Work request: List every section heading in the passage below on law-firm internships.

Passage shown:
I came across the blog written by a student from CNLU on the reality of placements in NLUs and I thought how I’d shed some light on how the law firms (most of them) treat their interns/future employees.


Getting In

I think I have more luck climbing Mount Everest twice without oxygen then getting my CV noticed by any of the Top Tier Law Firms. The months of June and July (which are an off for almost all law schools) are when most law students apply for an internship. This is what happens:

I apply, I follow up. I try every trick in the book. The fact that I am from one the top-ten colleges in India (read non-NLU, read the great Outlook rating), the fact that I am one of the batch toppers and the fact that I have some additional knowledge in my interest area does not seem to interest the HRs.

Then my fellow batch-mate’s (who has never come to college, I doubt if he ever made a CV) uncle’s uncle who knows some partner in some law firm makes a phone call and there he has my dream internship.

For one, I’ve always seen them discriminate CVs. I have never understood what do the law firms look for in the CV.

If you need experience, how do I get that when you won’t give me the chance to intern?

According to me, chasing HRs is actually pointless. They’d rather choose a top tier college student with a back paper then choose a batch topper of another law school.

I don’t entirely blame them either because I am sure anyone would fine this preliminary screening easier than going through 100s of CVs a day.

A lot of people I know from my college try applying on merit and the firm which rejects them first suddenly has place to take them if they manage to find a ‘reference’. That’s saying a lot about merit.


Once you are in

Assuming you’ve made it somehow (jugaad or otherwise), this is what happens (based on personal experience).

Many firms have an internal policy of not paying stipend to those who have come with ‘reference’. That’s great except that I worked two times harder than the ‘bright minds’ they picked and I got nothing out of it.

Again some would say this is a one off case but I would say that first they won’t choose my CV and if they suddenly choose it because of my reference then they won’t pay me for the work I do.

The first question that any associate asks you at the law firms is your college. I doubt if anyone has ever asked me my name. But yes once they know your law school they pretty much decide the work you will get.

This one firm where I had worked had an associate who called the interns room and specifically asked for any student from NLS. The least you can do is keep the discrimination discreet.

Getting noticed is another issue. Given that there are at least 10 students in any of the Top-Tier Law Firms at one time; getting yourself noticed is a challenge.

One has to struggle to get work, let alone quality work. Given the limited work available one has to ensure that one’s task is done to perfection. There is no room for mistake. One error and the rest of the summer has you sitting in the corner of the AC room doing nothing.

Lastly, if you intern in months when you believe there is less rush and you believe that you would get noticed (final year, final semester or even the second half of the fourth year), you’ll realise that the placement for the year has closed already given that recruiters now offer jobs to students in their pre-final and not final year.


Post the Internship

Searching for a call back/ interview is always a distant dream. It takes months for firms to revert and I’ve rarely heard of interviews being given at the end of the first internship itself unless and until one really managed to get noticed by the right people.

A 4 week internship rarely guarantees anything.

If we pick up the recruitment done by firms then how many jobs were offered to the students who had previously interned with the firm?

So the recruiters can blindly put their money on someone whose quality of work they do not know off then in a student who is willing to work and prove his merit but all he wants is an interview at the end of the process.

The worst is finding out the difference in pay packages which vary if you were taken on campus, taken off campus but on an interview obtained yourself and taken on reference.

A friend of mine who recently became an associate at one of the leading law firms confirmed that the amount paid to him in the training period was different from his colleague who got the offer on campus (this is specific to this firm as I unaware of the policy followed by the others).

So basically, we may somehow find a job and we would still not be paid the ‘fancy package’.

Information supplied:
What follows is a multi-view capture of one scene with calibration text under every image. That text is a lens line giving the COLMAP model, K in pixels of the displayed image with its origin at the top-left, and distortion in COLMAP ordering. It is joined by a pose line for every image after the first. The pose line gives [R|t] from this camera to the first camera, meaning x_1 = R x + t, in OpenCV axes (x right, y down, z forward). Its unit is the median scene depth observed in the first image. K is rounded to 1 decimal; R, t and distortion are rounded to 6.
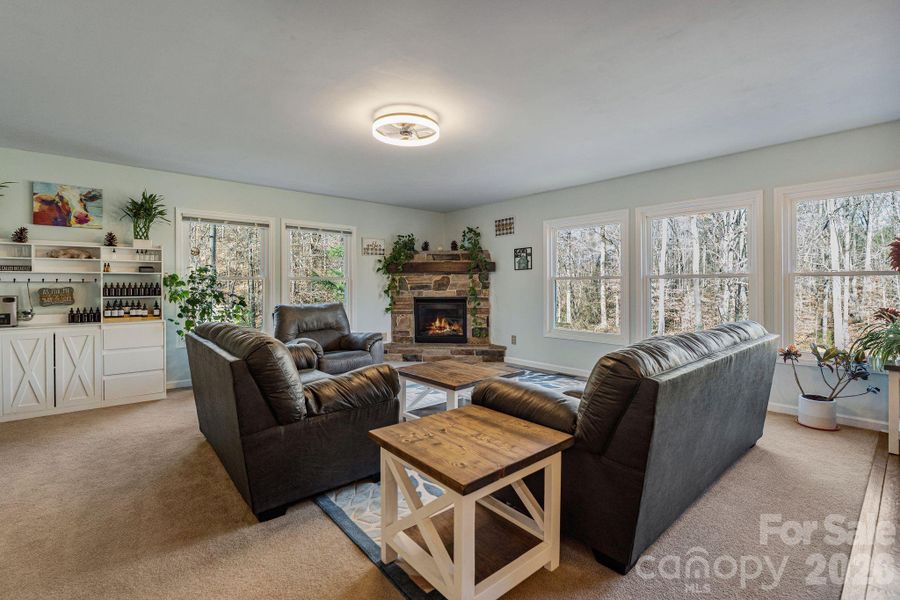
lens RADIAL K [[409.6, 0, 453.8], [0, 409.6, 284.0], [0, 0, 1]] dist [-0.007535, -0.000152]
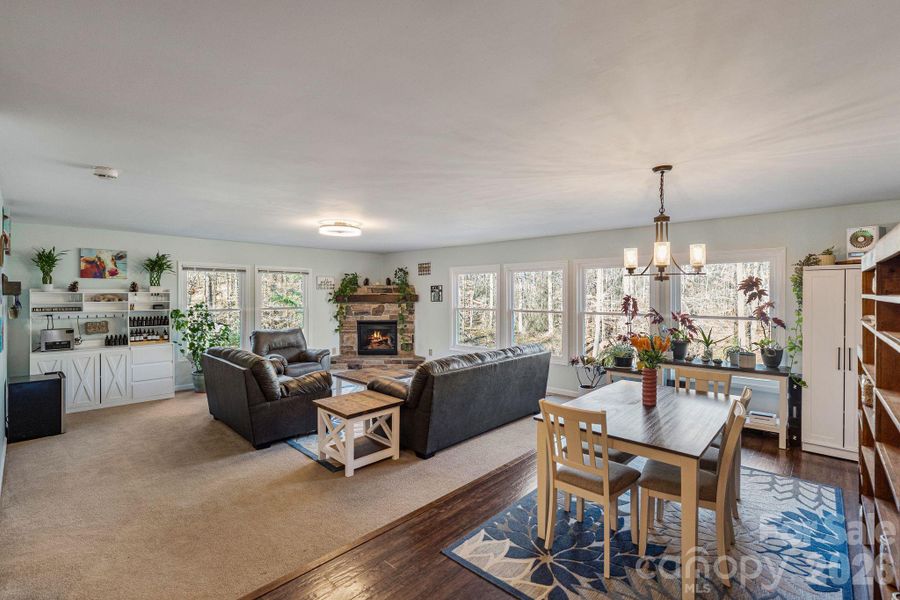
lens RADIAL K [[389.2, 0, 447.3], [0, 389.2, 295.1], [0, 0, 1]] dist [-0.004555, -0.000170]
pose [[0.995855, 0.002716, 0.090912, 0.139327], [-0.002659, 0.999996, -0.000744, -0.089285], [-0.090913, 0.000500, 0.995859, -0.495577]]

Finished exercise:
Getting In
Once you are in
Post the Internship